The statistics about the rogue pharmaceutical industry—and their implications for the health of its customers—are truly terrifying. According to the World Health Organization, approximately 8 percent of the bulk drugs imported into the United States are counterfeit, unapproved, or substandard, and 10 percent of global pharmaceutical commerce—or $21 billion—involves counterfeit drugs. A study led by the
International
Journal
of
Clinical
Practice
(
IJCP
) published in 2012 puts the number at more than three times that amount. The
IJCP
study estimates that global sales of counterfeit medicines doubled in the five years between 2005 and 2010, and now exceed $75 billion. The Alliance for Safe Online Pharmacies estimates that 30,000 to 40,000 active
online drug sellers operate at any given time, and that only a fraction are legitimate.

Pharmaceutical giant Merck recently analyzed more than 2,500 Internet pharmacies and found that more than 80 percent of those sites were selling their drugs without requiring a prescription. Online pharmacies run by pharmacy affiliate networks like Rx-Promotion and GlavMed-SpamIt never asked customers to produce a prescription, although legitimate online pharmacies selling prescription drugs to Americans must by law require a prescription. What’s more, Merck discovered that nearly six hundred of those pharmacies were selling the drugs at a price below the lowest wholesale average price available to any market anywhere, strongly indicating that the drugs were counterfeit—and very possibly unsafe.

Many people who bought from Rx-Promotion and SpamIt-affiliated online pharmacies expressed surprise at receiving their pills in packages showing that they were shipped directly from India and China. But according to a 2010 report from the U.S. Government Accountability Office (GAO), that’s where the vast majority of drugs you buy from your corner drugstore are also produced. The GAO found that roughly 80 percent of the raw ingredients that go into all pharmaceuticals—including those peddled by rogue online pharmacies, approved online pharmacies, and even Main Street vendors like CVS and Walgreens—come from chemical factories based in India and China.

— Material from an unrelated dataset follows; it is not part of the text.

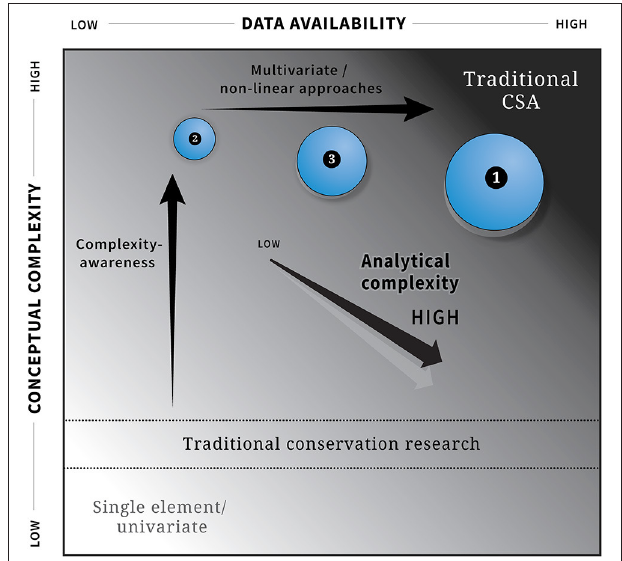
FIGURE 1 | The three dimensional complexity landscape represented by three axes: (a) data availability (x-axis), (b) conceptual complexity (y-axis), (c) analytical complexity (z-axis), where circle size denotes analytical complexity (larger circles represent higher analytical complexity). Traditional Complex System Analyses (CSA) are possible when conceptual complexity, analytical complexity and data availability are high. As conceptual complexity increases, an analysis or application becomes complexity-aware even when data availability or analytical complexity are low. The three examples discussed in the text (1) dynamic ocean management, (2) spatially-explicit risk assessment and (3) the integration of complexity into economic and social domains are shown relative to these three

The problem isn’t that these drugs are produced outside North America for U.S. and Canadian consumers. The issue is that it’s unclear whether the suppliers that rogue pharmacy operations like SpamIt and Rx-Promotion use are supplying branded and generic medications to the supply chain for pills sold at legitimate and approved pharmacies in the United States and abroad—and, more importantly, whether the drugs they’re creating are safe or not.